D’après l’étude du SNCD parue en septembre 2013, l’email-to-store est l'une des tendances émergentes des campagnes emailing. L’email-to-store est en fait une technique dans laquelle l’email marketing va tenter d’amener le prospect non pas sur site, mais dans un magasin. Aujourd’hui, 78% des internautes comparent les marques en s’informant depuis leur ordinateur ou leur smartphone avant de se déplacer en magasin. Face à l’évolution du parcours d’achat des internautes où les frontières entre commerces en ligne et physique s’estompent, l’email-to-store est un outil marketing efficace.
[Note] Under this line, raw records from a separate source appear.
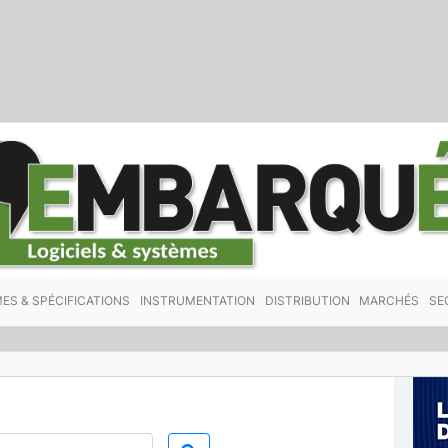
ES & SPÉCIFICATIONS
INSTRUMENTATION
DISTRIBUTION
MARCHÉS
SE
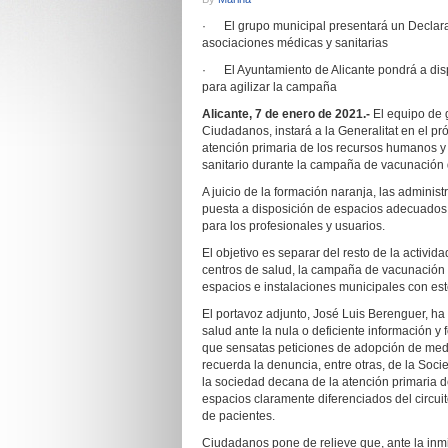
· El grupo municipal presentará un Declarac
asociaciones médicas y sanitarias
· El Ayuntamiento de Alicante pondrá a disp
para agilizar la campaña
Alicante, 7 de enero de 2021.-
El equipo de 
Ciudadanos, instará a la Generalitat en el pr
atención primaria de los recursos humanos y 
sanitario durante la campaña de vacunación 
A juicio de la formación naranja, las adminis
puesta a disposición de espacios adecuados 
para los profesionales y usuarios.
El objetivo es separar del resto de la activida
centros de salud, la campaña de vacunación p
espacios e instalaciones municipales con este
El portavoz adjunto, José Luis Berenguer, ha
salud ante la nula o deficiente información
que sensatas peticiones de adopción de medi
recuerda la denuncia, entre otras, de la Soc
la sociedad decana de la atención primaria
espacios claramente diferenciados del circuito
de pacientes.
Ciudadanos pone de relieve que, ante la inm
Pour réussir à déplacer le prospect, il faut que l’e-mail ait une certaine valeur ajoutée. Cela peut être celle de réserver un produit en magasin pour les fêtes de Noël, une vente privée, un rendez-vous avec un conseiller ou tout simplement un coupon de réduction. L’email-to-store permet de relever les nouveaux défis qui s’imposent aux commerçants : il assure une proximité avec les consommateurs et répond aux nouveaux comportements ainsi qu’à la mobilité des consommateurs.L’e-mail marketing influence 71% des consommateurs en magasin à acheter. 

Que faut-il tirer de ces 3 nouvelles tendances ? Tout simplement que l’e-mail n’est pas mort. D’ailleurs, pour conclure, voici un dernier chiffre illustrant ces nouvelles tendances : le nombre de lecteur d’e-mail va passer d’ici 2017 de 2,42 milliards à 2,76 milliards.